En su trepidante novela Lituma en los Andes Mario Vargas Llosa refiere la trágica suerte corrida, a manos de Sendero Luminoso, por varios europeos, despreocupados paseantes por los Andes. En un caso, dos francesitos jóvenes, en busca de la más excitante aventura de su vida, viajan en desconchiflados autocares por carreteras de barrancos espeluznantes, rodeados de gallinas y chanchos, de campesinos calzados con ojotas. Todo precioso: para contarlo en París, mostrar las fotos, alardear para los restos de un halo original y atrevido.

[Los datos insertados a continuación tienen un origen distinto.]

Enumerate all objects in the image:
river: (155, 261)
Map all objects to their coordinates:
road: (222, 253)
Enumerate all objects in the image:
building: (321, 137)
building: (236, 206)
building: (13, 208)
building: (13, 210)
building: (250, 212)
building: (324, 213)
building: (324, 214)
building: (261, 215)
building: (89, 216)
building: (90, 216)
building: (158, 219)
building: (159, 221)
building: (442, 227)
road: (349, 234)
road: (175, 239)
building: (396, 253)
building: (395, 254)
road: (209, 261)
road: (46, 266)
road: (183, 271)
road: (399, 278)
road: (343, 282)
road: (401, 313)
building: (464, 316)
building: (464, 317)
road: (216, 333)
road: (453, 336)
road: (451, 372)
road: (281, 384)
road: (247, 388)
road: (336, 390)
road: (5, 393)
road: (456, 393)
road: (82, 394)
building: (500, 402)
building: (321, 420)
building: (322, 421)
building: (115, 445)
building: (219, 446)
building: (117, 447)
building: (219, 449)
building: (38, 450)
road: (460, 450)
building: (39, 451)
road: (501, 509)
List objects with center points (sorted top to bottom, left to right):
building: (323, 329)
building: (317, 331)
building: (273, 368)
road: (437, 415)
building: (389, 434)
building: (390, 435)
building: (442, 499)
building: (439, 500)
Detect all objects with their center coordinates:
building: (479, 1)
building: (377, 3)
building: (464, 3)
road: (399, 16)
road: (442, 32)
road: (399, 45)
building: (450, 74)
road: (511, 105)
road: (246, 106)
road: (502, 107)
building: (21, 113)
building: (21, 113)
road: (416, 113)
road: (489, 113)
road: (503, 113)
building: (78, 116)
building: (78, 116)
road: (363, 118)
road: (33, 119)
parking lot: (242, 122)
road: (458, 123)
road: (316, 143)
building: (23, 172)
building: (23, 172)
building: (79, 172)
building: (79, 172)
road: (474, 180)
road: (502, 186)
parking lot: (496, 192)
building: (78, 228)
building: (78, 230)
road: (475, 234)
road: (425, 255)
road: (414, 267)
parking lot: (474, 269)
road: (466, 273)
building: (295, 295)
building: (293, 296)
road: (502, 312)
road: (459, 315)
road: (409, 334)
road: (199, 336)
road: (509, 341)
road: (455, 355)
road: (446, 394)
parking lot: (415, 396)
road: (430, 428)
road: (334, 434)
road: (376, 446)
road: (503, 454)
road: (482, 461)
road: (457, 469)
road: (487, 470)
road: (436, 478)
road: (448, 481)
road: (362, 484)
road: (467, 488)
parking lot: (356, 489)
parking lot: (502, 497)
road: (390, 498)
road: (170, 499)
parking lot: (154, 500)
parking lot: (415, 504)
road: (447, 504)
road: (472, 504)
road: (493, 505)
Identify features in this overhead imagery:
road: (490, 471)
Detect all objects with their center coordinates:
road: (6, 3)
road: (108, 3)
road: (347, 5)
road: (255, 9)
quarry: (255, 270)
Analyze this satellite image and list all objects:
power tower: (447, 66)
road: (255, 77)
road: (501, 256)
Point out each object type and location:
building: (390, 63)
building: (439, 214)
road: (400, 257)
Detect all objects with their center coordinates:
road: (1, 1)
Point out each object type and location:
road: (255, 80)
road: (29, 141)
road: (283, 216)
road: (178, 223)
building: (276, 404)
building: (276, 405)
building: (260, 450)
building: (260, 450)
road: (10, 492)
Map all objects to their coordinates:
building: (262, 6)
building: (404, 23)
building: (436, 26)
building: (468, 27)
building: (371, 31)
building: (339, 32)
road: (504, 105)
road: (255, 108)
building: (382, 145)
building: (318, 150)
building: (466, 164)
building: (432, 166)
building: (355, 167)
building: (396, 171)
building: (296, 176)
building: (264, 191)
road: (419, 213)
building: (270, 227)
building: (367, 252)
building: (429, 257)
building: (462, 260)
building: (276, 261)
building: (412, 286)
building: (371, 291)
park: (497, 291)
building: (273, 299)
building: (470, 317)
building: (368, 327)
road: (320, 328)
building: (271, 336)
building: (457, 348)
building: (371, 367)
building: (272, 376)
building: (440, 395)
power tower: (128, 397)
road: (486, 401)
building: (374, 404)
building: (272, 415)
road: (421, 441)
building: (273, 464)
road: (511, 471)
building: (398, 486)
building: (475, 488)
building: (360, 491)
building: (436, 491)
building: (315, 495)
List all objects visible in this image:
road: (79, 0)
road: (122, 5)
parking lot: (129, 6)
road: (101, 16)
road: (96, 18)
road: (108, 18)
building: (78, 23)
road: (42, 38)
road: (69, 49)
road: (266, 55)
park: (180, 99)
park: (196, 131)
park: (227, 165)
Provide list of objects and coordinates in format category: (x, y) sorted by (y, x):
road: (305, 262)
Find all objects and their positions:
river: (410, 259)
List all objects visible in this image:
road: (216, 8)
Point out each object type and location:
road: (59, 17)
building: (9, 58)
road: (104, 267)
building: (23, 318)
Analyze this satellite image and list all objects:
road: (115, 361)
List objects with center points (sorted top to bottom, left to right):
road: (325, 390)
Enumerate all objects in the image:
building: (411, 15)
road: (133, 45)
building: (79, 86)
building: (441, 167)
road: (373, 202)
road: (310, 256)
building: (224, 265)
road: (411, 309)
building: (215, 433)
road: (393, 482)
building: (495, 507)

Su peripecia —a todas luces sacada por el autor de la prensa de la época— termina peor que mal: apedreados hasta morir por los terrucos de Sendero. Más grave aún, si cabe, es el caso de la naturalista-ecologista-botánica de confuso origen europeo, pero afincada ya muchos años en el Perú, y sobre el cual había escrito numerosas obras sin enterarse de nada, de nada de lo fundamental: por su tozudez buenista hace perecer con ella a varios funcionarios peruanos cansados de advertirle cómo los estaba metiendo inermes y de puros cojudos en la boca del lobo. Momentos antes de enfrentarse a la lapidación, la irreducible gringa loca —aquí dirían guiri— no comprende lo que sucede, si ella ha decidido hacer la excursión sin escolta militar, si ella no está con el Gobierno, si ha escrito muchos y buenos libros para difundir sus estudios sobre plantas, paisajes, tesoros humanos… Si ella está con el pueblo, ¿por qué la matan?¿Por qué la odian? ¿Por qué no valoran la entrega de su vida al amor por el Perú y a proyectos para ayudar a los serranos? Desde la cruda objetividad del narrador o de nuestros ojos espectadores sabemos la respuesta: simplemente porque es ella. Y no es una de los suyos. Ni siquiera hay que acudir a la explicación pseudorracional del mesianismo maoísta, mezclado con el mito de Inkarri —vengativo restaurador del Tahuantinsuyo— por Abimael Guzmán y otros descerebrados; o a la utilización del terror como arma para desanimar y paralizar al adversario. Simplemente por ser ella.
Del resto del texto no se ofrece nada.